Downsampling network (Down-Net)
Downsampling architecture (Fig 3) involves down sampling functions like max-pooling (MAXPOOL) to reduce the size of the original input. The Down-Net we used was inspired by Islam, et al. [21] which was used in a registration task. The original network has 18 blocks, each of them comprising a 3D convolutional (CONV) layer, a ReLU activation function and a batch normalization (BN) layer. All the CONV layers use the same padding and have filters numbering from 32 to 1024. The majority have kernel sizes of 3 with some of size 1 in between. Among the 18 blocks, numbers 1, 2, 5, 8 and 13 have a MAXPOOL layer followed by a BN layer. Our implementation has 12 blocks, with all of the CONV layers having a kernel size of 3. They have a 32, 64, 128, 64, 128, 256, 128, 256, 512, 256, 512 and 256 filters respectively. Blocks 1, 2, 5, and 8 have a MAXPOOL layer. Fig 3 shows the architecture of this network.

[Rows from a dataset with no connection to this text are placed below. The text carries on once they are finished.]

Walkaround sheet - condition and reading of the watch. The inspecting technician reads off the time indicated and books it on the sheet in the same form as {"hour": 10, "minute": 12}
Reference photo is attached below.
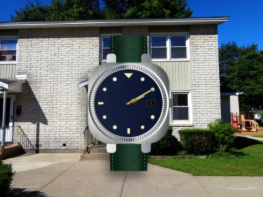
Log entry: {"hour": 2, "minute": 10}
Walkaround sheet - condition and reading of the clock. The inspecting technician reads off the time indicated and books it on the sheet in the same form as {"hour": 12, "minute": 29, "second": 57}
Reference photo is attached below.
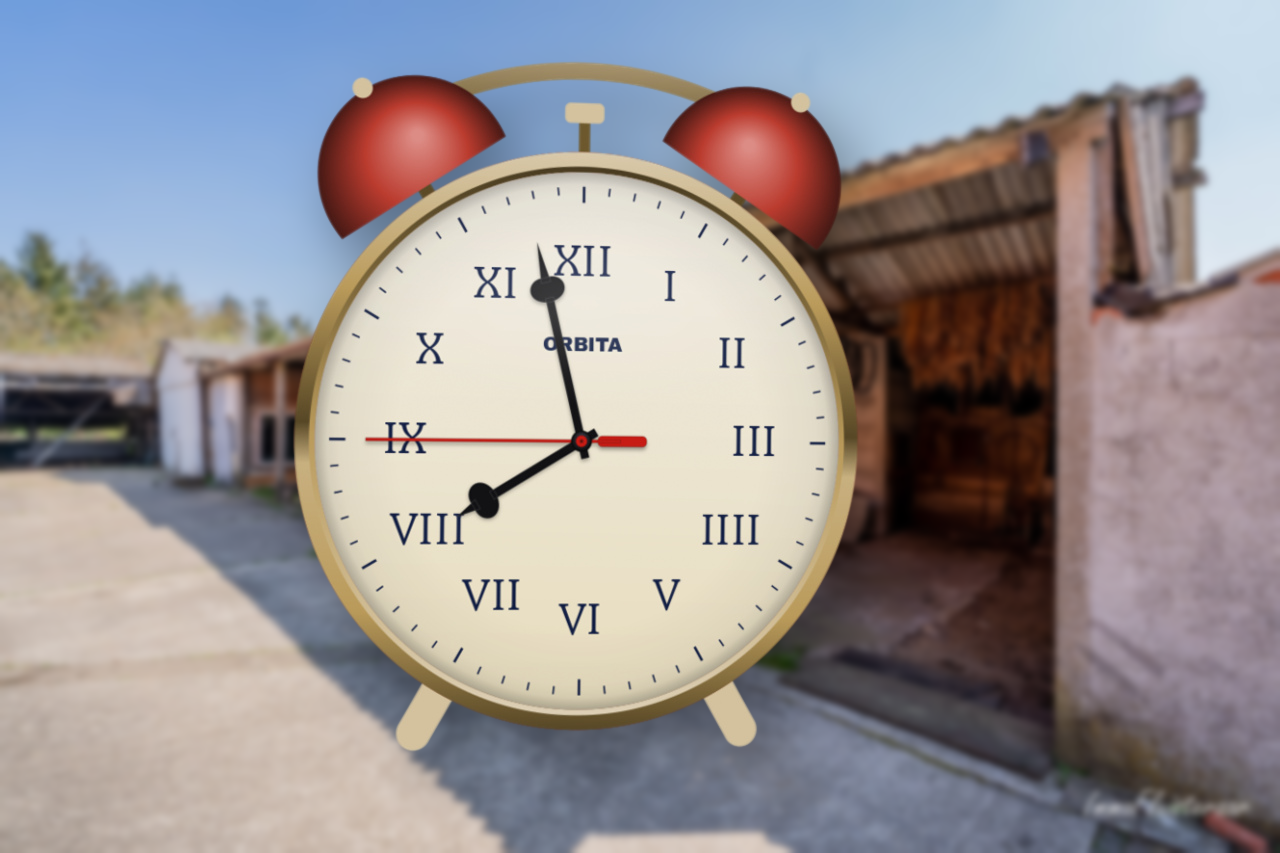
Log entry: {"hour": 7, "minute": 57, "second": 45}
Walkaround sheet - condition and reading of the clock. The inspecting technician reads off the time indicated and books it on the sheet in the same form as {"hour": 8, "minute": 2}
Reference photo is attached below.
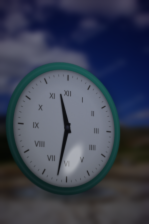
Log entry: {"hour": 11, "minute": 32}
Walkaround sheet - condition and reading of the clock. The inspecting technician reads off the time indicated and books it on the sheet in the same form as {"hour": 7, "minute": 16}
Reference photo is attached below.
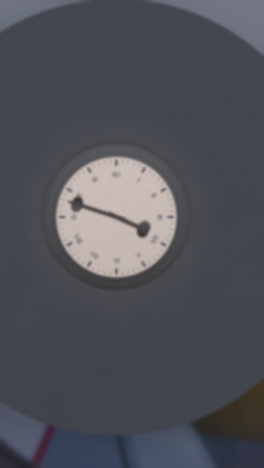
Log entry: {"hour": 3, "minute": 48}
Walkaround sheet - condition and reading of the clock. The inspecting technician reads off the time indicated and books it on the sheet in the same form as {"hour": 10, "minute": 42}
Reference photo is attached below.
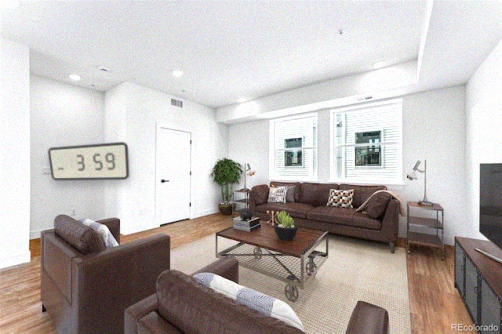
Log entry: {"hour": 3, "minute": 59}
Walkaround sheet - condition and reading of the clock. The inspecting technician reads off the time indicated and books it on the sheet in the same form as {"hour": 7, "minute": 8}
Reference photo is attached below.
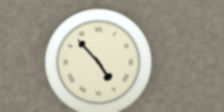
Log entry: {"hour": 4, "minute": 53}
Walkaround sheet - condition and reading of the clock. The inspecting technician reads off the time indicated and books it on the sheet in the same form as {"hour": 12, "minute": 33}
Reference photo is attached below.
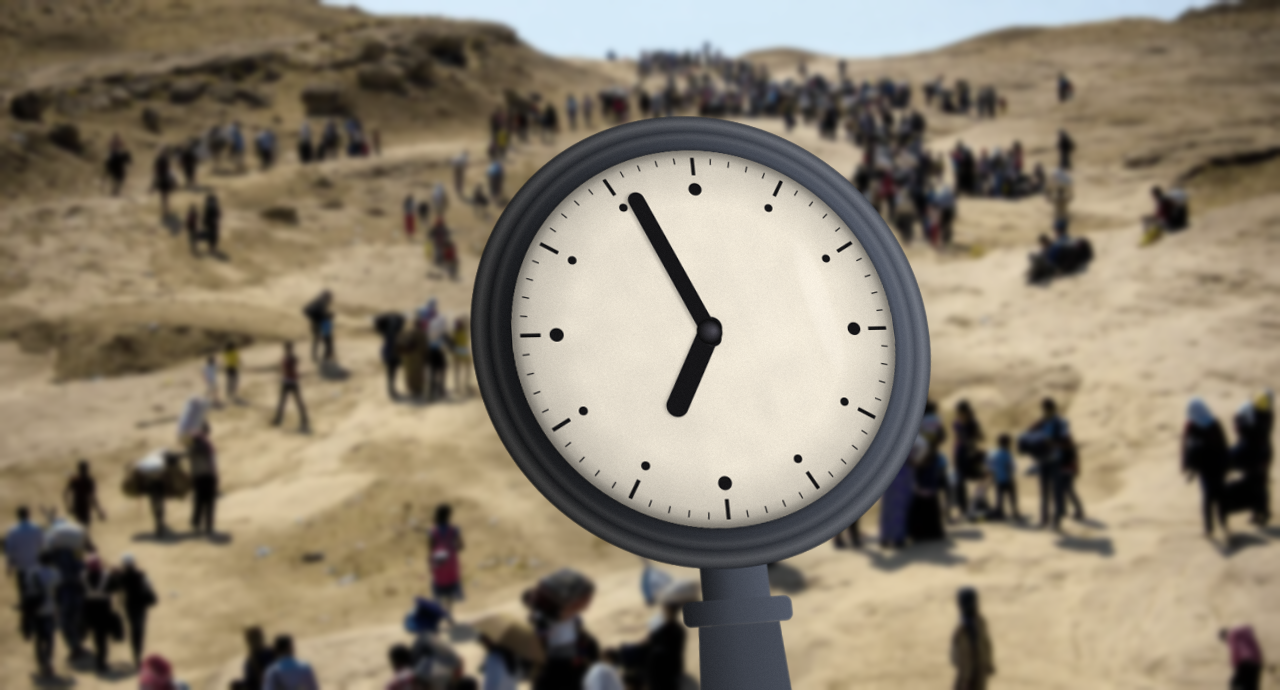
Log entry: {"hour": 6, "minute": 56}
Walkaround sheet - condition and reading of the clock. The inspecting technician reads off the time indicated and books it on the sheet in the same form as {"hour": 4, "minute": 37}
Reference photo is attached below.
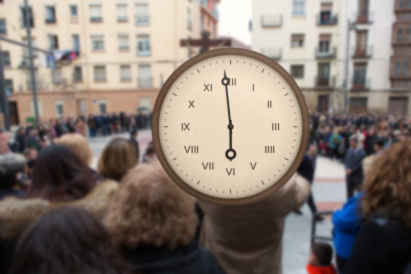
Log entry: {"hour": 5, "minute": 59}
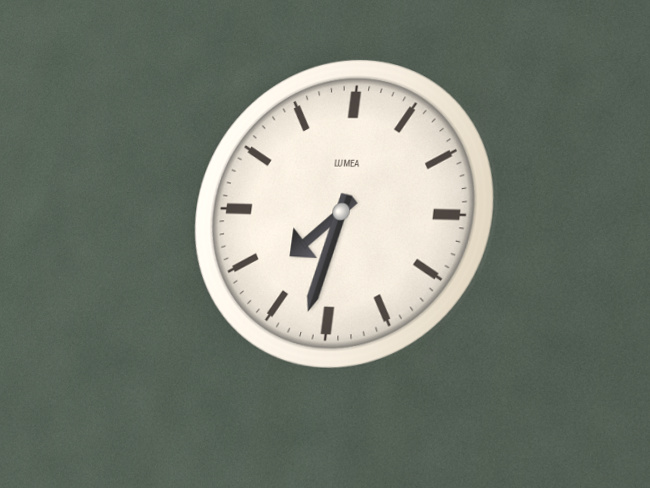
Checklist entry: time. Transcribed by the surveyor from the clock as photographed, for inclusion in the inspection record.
7:32
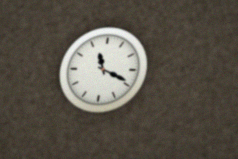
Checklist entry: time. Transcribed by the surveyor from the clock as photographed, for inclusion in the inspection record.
11:19
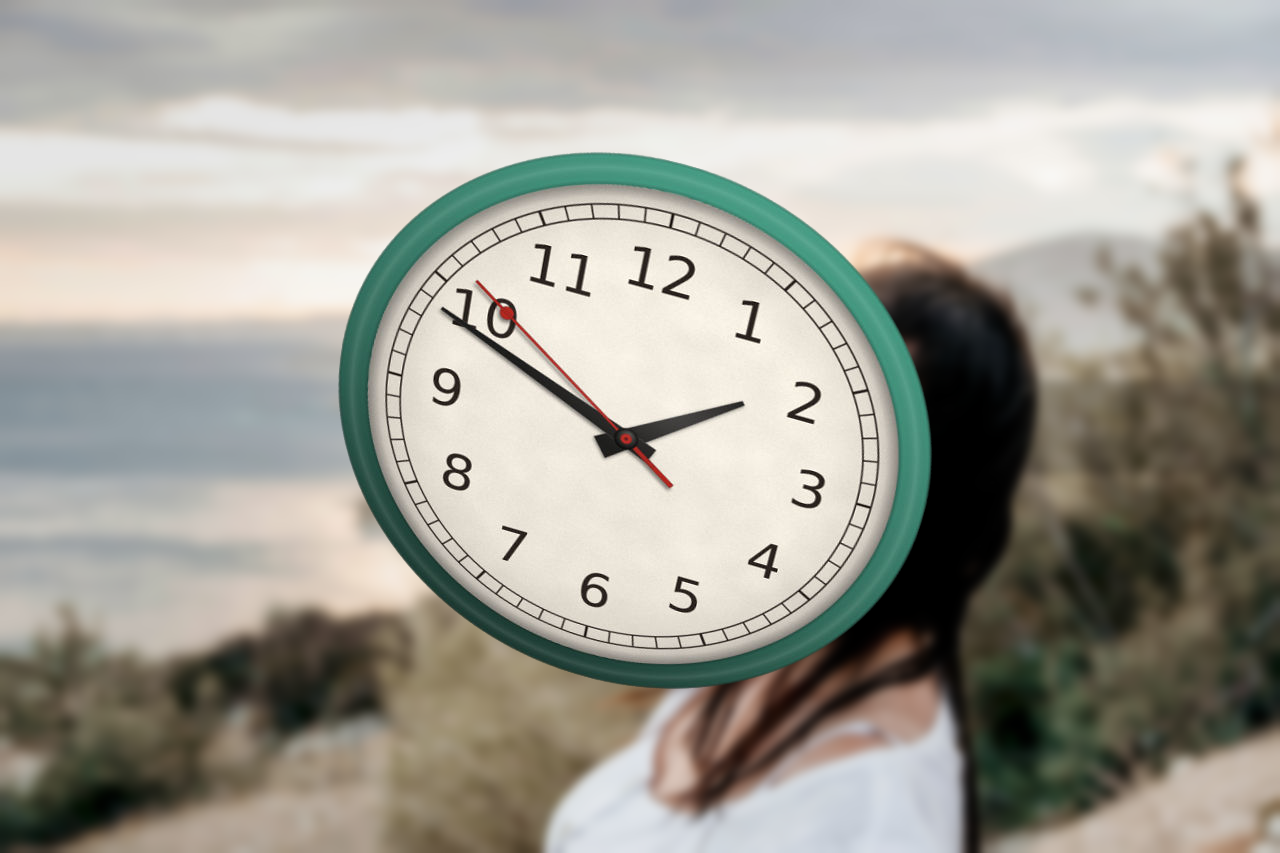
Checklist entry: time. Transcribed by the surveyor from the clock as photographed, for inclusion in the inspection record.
1:48:51
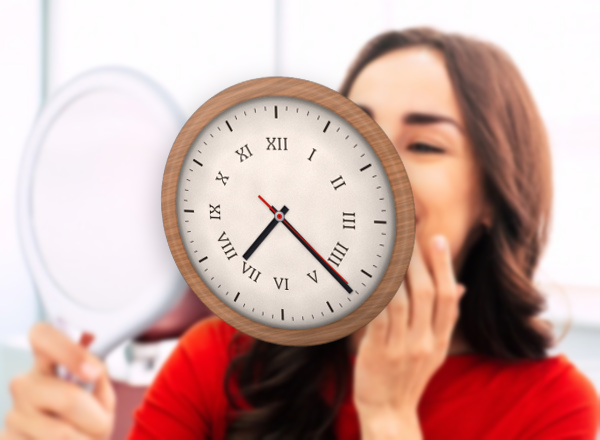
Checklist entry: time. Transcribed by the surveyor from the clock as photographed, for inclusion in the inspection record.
7:22:22
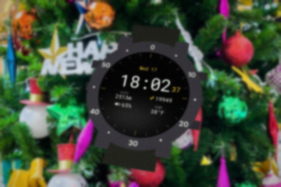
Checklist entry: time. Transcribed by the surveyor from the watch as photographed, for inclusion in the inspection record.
18:02
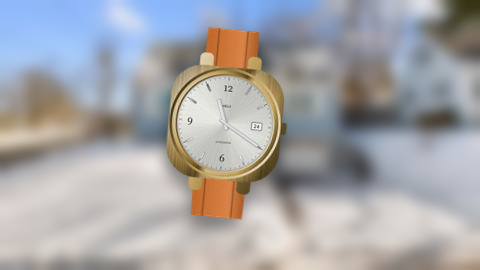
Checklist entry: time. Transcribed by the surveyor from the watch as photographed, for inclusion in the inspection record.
11:20
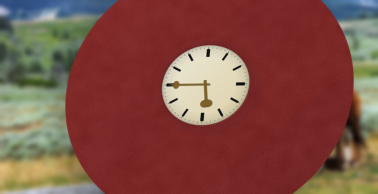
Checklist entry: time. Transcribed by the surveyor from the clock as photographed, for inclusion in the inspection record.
5:45
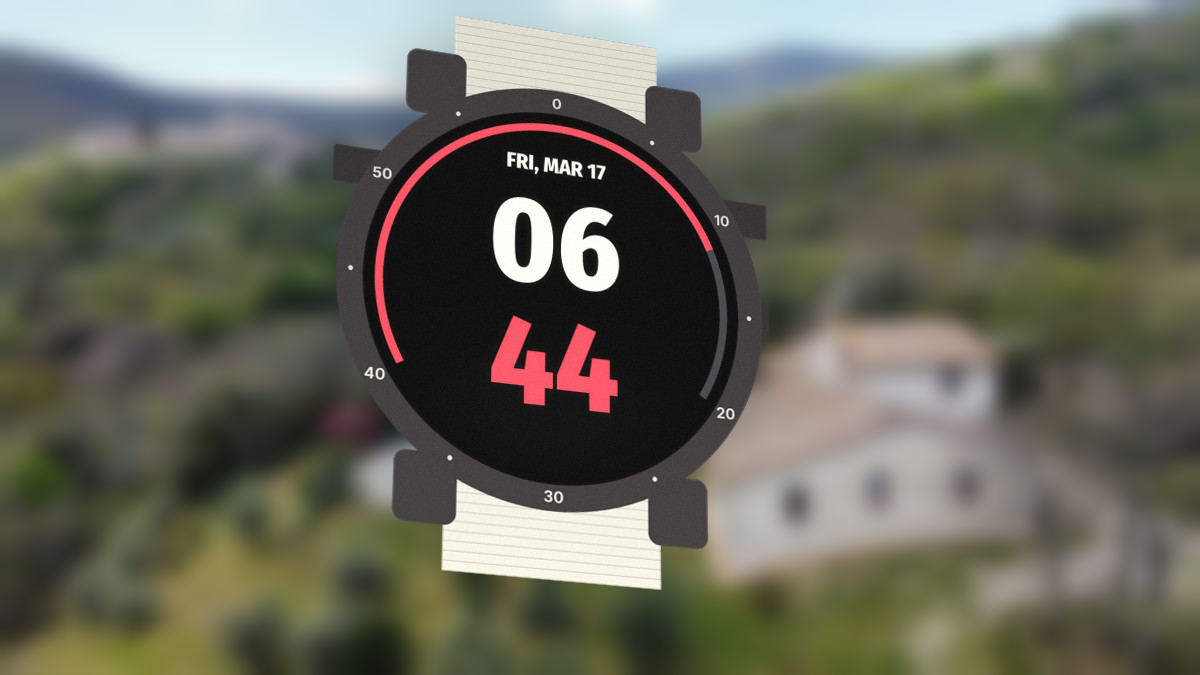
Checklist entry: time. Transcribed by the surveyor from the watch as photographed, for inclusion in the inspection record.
6:44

Convolutional only network (ConvOnly-Net)
In contrast to the Downsampling network, this architecture only uses CONV layers with a stride length of one and no pooling, to retain the resolution of the image. We constructed this structure based on Payer et al. [13]. Their network has 6 CONV layers using ReLU activation function. The kernel size is 5 and the number of filters is 32. In our implementation, we added a BN layer between the CONV layer and the ReLU function. We also increased the number of filters of the respective CONV layers to 32, 64, 128, 64, 128 and 64 respectively. We added a MAXPOOL layer with a kernel size of 4 for the FC inference to reduce calculation during the training process. See Fig 4 for an illustration of the ConvOnly-Net.
U network (U-Net)
The U-Net was originally introduced by Ronneberger, et al. [11] for medical image segmentation. We implemented the original version which has a contracting path consisting of 4 down-sampling blocks and a symmetric expanding path consisting of 4 up-sampling blocks. There are 4 skip connections between the symmetric blocks. The down-sampling block has double CONV layers followed by a MAXPOOL layer and a dropout layer. There are two CONV layers with 1024 filters connecting the end of the contracting path and the start of the expanding path. The up-sampling block has a deconvolutional (DCONV) layer with a stride length of 2 followed by a dropout layer and double CONV layers. The number of filters are 64, 128, 256 and 512 in each block respectively. All the CONV/DCONV layers use a kernel size of 3 and same padding. The activation function is ReLU. We added an extra CONV layer at the end for each of the inference methods. For FC inference, the extra CONV has 3 filters, kernel size of 3, stride length of 4, and ReLU activation. For the DSNT inference, the extra CONV has 2 filters, kernel size of 1, same padding, and no activation function. Fig 5 shows the U-Net implementation.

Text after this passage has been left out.